Mentorias, grupos, treinamentos e cursos
Carol brinca que passou a ensinar a CAA de forma “acidental”. “Em 2020, numa live do ComunicaTEA, a fonoaudióloga americana Deanna Wagner mencionou o treinamento Model as a MASTER PAL, desenvolvido pela Tabitha Jones-Wohleber, também fono. O material do treinamento está disponível de forma gratuita no blog PrAACtical AAC. Eu já tinha visto o material antes, mas nunca tinha explorado a fundo. Então montamos um grupo de estudos e eu traduzi todo o material e fiz a facilitação. Era pra ser uma brincadeira entre amigas, mas uma convida a outra, que convida a outra e acabei montando dois grupos simultâneos, que eram uma mistura de profissionais de diversas áreas, a grande maioria eram fonoaudiólogas, além de muitas famílias. A ideia inicial era que eu facilitaria os dois primeiros grupos e depois, novos facilitadores montariam outros, sempre de forma gratuita. Porém, ao final dos dois grupos, ninguém se prontificou a facilitar novas turmas. Então, em 2021 muita gente me procurou perguntando se teriam novas turmas do grupo de estudos e foi assim que comecei a ensinar CAA. Hoje, apesar de ainda seguir o roteiro do MASTER PAL original, eu acrescentei muito material suplementar que não estava na versão inicial. Compartilho também muito da minha vivência com a Liora e nossos anos de experiência com a CAA, além de abordar assuntos como inclusão, direito da pessoa com necessidades complexas de comunicação e capacitismo. Eu ainda compartilho muito o que aprendo na minha militância no grupo JUntos, do qual sou coordenadora”, explica.

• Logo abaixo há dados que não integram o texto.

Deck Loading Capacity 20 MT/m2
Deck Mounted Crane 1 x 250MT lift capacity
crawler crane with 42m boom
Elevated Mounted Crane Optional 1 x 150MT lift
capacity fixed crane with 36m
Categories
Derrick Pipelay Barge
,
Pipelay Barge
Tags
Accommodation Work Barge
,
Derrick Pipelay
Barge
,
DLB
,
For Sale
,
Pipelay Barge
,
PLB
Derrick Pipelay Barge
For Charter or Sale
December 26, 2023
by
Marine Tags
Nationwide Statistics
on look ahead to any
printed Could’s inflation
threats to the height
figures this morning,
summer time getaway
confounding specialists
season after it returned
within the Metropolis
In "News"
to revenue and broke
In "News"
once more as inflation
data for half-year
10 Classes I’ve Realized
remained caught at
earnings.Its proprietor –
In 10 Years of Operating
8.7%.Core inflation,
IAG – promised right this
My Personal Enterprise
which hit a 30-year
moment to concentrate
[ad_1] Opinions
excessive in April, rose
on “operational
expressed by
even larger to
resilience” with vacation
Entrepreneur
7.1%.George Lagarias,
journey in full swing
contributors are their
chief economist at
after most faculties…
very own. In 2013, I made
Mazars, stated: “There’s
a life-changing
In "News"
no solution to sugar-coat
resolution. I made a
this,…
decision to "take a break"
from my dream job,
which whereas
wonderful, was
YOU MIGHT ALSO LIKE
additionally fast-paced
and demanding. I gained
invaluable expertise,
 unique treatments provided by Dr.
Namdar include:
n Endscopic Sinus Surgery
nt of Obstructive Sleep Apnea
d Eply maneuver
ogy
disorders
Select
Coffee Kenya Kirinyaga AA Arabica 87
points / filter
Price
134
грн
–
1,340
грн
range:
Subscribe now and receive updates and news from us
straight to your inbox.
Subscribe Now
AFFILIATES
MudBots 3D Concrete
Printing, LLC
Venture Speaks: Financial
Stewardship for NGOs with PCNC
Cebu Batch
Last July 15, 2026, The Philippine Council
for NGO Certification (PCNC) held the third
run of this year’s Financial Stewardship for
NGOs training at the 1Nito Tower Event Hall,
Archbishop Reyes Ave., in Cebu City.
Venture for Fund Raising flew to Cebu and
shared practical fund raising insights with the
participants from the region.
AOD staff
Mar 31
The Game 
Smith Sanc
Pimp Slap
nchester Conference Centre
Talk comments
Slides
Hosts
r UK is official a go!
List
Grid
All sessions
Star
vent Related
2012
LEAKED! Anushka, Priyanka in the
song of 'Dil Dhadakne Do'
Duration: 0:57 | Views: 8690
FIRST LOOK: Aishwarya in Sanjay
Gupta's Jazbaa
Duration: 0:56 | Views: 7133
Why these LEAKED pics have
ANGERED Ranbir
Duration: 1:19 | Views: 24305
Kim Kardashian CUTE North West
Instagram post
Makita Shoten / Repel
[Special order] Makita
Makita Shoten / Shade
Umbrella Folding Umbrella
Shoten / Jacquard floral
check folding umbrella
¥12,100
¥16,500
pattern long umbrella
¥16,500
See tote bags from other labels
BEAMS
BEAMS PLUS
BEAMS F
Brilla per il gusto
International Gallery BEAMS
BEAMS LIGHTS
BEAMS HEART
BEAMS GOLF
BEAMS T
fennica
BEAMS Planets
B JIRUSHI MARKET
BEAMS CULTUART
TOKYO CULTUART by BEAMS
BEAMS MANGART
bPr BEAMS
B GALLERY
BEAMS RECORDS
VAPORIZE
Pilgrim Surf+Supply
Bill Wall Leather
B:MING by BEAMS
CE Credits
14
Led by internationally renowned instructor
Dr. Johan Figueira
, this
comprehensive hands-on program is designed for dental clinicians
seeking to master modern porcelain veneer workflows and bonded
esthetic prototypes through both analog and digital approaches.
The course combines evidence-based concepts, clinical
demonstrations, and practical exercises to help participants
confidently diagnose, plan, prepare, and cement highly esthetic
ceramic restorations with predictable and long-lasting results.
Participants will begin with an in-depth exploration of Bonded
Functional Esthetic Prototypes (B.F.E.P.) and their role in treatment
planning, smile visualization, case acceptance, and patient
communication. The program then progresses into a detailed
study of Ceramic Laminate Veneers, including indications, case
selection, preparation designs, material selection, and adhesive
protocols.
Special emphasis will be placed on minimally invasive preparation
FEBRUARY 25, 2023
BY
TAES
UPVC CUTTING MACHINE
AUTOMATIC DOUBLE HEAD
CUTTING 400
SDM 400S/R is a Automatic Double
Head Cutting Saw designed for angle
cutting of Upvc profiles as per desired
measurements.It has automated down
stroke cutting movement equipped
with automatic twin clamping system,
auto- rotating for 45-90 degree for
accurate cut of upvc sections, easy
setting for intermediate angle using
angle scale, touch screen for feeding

Dessa forma, Carol, que mora com a família em San Diego (EUA), precisa se desdobrar entre a rotina dos cuidados da casa e da família, com a agenda para facilitar os diversos grupos de estudos, como o Modele como um MASTER PAL, além de organizar encontros de famílias em parceria com o ComunicaTEA, no Projeto TroCAA, e promover workshops internacionais, também em parceria com o ComunicaTEA, no Projeto CAApacitação. Além disso, está preparando um novo curso com foco nas famílias com previsão de lançamento para o segundo semestre deste ano. Os interessados para mais informações: @agentesecomunicaa/
Ela é também uma das co-fundadoras da Associação Angelman Brasil, da qual é atual presidente. “Começamos promovendo pequenos simpósios informais sobre a síndrome e em 2019, no segundo encontro que promovemos, decidimos formalizar a associação para expandir nossas ações”, diz. Conheça a associação:
https://angelmanbrasil.org.br/
https://www.instagram.com/angelmanbrasil/
Com toda a sua expertise em tudo que envolve a Síndrome de Angelman (SA) e em CAA, Carol deixa uma mensagem às mães que receberam o diagnóstico recente de um filho com SA: “Não espere! Comece a usar a CAA hoje! Nunca é cedo demais e nunca é tarde demais para começar! Acredite no potencial do seu filho e ofereça oportunidades que com certeza ele vai te surpreender!”.